── TEXTO PARA ANALIZAR ──

He leído en las últimas horas una noticia deprimente, una mala noticia que se refería a nuestro aeropuerto de Zaragoza, a ese espacio que las administraciones públicas no acaban de poner en marcha y que es el gran reto para esta ciudad. Si queremos tener un buen futuro, un desarrollo acorde con las necesidades de comunicación de una ciudad moderna, es absolutamente necesario que potenciemos el aeropuerto de Zaragoza. Y ese será uno de los puntos que plantearemos en el programa con el que el Partido Popular acudirá a las elecciones municipales.
Por eso, nosotros, que consideramos indispensable el despegue del aeropuerto civil -como un espacio de comercio y como una terminal activa para pasajeros-, estamos molestos porque se ha dejado que el aeropuerto de nuestra ciudad pase de ser el quinto en la clasificación de aeródromos peninsulares a ocupar el puesto NOVENO, por detrás de Sevilla, Alicante, Málaga y Bilbao que nos adelantan.
Por cierto, esas ciudades son algunas de las que han recibido el apoyo económico del gobierno de España para tener metro subterráneo. Mientras esas ciudades reciben el dinero suficiente, a su compañero socialista -al alcalde Belloch- el gobierno de Rodríguez Zapatero le da sólo para poner un tranvía. Migajas para contentar a una ciudad que ellos –apoyados por las administraciones socialistas de aquí- también han perjudicado en su aeropuerto. ¿Qué más nos piensan hacer mientras estemos en manos de estos socialistas que parece que se han propuesto convertir a Zaragoza en la decimosexta ciudad de España?

───

▶ REQUISITOS DE LAS TAREAS
1. Responde con brevedad a estas preguntas sobre el texto del aeropuerto de Zaragoza:
(a) ¿Qué puesto ocupaba antes el aeropuerto de Zaragoza entre los aeródromos peninsulares y cuál ocupa ahora?
(b) ¿Con qué partido se presentará a las elecciones municipales el programa que se menciona?
(c) Según el texto, ¿qué le da el gobierno de Rodríguez Zapatero al alcalde Belloch?
2. Escribe la continuación del texto sobre el aeropuerto de Zaragoza a partir de su última frase.
Las entradas no tienen relación con el texto sobre el aeropuerto de Zaragoza.

── CONJUNTO DE DATOS ──

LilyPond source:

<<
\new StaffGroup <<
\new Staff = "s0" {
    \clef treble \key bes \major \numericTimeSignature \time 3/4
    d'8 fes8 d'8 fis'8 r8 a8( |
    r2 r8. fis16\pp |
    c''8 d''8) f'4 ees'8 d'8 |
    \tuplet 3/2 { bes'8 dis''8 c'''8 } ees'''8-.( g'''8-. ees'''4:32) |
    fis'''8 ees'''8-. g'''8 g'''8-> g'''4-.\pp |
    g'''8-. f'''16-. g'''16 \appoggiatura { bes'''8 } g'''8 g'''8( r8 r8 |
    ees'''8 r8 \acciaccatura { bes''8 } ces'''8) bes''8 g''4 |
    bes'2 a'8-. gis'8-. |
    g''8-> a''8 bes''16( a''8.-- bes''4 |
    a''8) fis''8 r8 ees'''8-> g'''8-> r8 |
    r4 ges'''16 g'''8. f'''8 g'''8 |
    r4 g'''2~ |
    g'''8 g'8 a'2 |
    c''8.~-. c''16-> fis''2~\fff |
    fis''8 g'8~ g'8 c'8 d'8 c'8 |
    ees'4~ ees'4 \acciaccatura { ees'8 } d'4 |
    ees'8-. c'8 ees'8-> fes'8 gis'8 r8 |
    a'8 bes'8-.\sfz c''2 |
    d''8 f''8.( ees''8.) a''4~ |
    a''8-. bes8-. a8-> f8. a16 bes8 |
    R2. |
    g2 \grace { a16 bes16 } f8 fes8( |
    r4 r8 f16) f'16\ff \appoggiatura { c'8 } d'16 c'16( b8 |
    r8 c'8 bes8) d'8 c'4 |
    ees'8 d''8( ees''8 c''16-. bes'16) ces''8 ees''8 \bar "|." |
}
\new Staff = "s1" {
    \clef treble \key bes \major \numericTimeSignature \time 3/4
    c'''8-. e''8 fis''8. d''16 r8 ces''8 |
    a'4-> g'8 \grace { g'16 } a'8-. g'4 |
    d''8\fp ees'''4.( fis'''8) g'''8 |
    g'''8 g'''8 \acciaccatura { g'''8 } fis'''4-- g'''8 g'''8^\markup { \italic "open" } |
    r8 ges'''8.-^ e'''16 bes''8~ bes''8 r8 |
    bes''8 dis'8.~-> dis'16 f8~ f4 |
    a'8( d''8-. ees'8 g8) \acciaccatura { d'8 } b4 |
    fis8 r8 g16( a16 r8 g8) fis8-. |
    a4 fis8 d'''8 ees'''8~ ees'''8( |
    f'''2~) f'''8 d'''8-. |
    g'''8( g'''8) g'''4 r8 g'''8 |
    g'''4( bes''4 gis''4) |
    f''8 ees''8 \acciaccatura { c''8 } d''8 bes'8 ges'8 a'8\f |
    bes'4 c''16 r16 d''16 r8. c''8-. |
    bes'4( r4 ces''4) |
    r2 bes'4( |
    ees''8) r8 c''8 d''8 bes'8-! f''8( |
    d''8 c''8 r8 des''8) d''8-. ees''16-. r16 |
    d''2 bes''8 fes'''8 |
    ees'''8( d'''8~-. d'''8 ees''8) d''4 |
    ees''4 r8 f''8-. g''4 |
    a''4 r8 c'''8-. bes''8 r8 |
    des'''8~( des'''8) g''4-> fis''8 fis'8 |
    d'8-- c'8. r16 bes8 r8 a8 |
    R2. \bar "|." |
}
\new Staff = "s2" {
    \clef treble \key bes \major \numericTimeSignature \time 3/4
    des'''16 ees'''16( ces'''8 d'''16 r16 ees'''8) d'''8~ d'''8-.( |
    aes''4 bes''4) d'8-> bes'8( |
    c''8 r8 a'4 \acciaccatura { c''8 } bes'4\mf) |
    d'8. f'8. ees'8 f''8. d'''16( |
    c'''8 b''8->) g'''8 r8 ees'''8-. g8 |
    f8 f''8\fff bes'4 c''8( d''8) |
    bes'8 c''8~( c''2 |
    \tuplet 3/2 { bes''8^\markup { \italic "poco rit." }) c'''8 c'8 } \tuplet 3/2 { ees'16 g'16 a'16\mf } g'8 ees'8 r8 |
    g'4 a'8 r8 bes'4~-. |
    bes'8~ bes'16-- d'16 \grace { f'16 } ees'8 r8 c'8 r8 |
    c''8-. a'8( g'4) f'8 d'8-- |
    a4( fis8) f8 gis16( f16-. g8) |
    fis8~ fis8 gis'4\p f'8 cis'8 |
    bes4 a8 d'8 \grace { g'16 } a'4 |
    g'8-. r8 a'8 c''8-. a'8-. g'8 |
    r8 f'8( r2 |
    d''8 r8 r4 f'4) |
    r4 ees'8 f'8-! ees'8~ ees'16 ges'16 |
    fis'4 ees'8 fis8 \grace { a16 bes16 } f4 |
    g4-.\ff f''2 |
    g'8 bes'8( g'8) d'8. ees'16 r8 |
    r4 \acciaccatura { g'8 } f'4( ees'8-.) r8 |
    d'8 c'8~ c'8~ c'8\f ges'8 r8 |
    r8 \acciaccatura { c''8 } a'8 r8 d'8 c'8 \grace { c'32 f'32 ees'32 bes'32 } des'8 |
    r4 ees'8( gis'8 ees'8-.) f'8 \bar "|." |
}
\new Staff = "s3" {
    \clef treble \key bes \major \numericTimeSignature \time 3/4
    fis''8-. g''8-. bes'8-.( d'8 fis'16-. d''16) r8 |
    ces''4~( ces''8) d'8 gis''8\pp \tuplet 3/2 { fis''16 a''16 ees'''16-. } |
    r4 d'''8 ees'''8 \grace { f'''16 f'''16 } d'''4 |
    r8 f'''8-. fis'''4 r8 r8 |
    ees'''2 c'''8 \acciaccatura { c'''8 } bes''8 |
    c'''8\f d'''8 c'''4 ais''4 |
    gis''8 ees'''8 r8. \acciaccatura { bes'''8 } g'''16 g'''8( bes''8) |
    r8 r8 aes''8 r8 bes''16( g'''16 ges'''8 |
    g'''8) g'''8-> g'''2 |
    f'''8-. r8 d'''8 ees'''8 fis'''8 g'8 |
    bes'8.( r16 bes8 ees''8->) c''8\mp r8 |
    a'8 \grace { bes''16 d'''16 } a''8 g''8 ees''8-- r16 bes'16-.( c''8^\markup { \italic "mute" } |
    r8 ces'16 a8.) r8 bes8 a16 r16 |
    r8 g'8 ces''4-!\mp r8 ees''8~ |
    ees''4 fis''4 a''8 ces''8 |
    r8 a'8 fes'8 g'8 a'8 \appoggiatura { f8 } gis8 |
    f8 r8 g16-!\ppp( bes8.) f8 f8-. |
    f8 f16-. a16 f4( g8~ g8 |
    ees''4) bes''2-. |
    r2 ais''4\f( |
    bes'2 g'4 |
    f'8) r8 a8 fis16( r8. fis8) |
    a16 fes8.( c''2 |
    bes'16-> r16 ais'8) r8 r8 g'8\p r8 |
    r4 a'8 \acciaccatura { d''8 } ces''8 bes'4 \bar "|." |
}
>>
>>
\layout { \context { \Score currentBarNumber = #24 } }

───

▶ RESULTADOS POR TAREA
1.
(a) Antes ocupaba el quinto puesto y ahora ocupa el noveno.
(b) Con el Partido Popular.
(c) Le da solo lo necesario para poner un tranvía.

2.
Y no hay que olvidar los datos y la evidencia. El aeropuerto de Zaragoza ha perdido un 37% de mercancía en este año 2006, pero conviene recordar que en el año 1998 –gobernando el Partido Popular en todas las instituciones- en el aeropuerto se operaba un 81% más de mercancía que en este momento. Las cifras son evidentes y queda claro que ellos no quieren el desarrollo de este espacio de comunicación, quizás porque prefieren mantenerlo como un rincón de aterrizaje de sus avionetas oficiales, con una torre de risa y sin medios.
Con estos antecedentes y constatada su nula preocupación por Zaragoza, tiemblo al imaginarme lo que harán con ese centro logístico que prometen para el 2008, que ni siquiera lo han empezado y que tampoco tiene los estudios necesarios para incardinarlo en la operación de la recuperación del aeropuerto civil, para los pasajeros, para las personas, para los zaragozanos… Para todos esos que estos señores olvidan cada vez que promueven algo. Ya está bien de mentir, de engañar y de menospreciar a esta ciudad.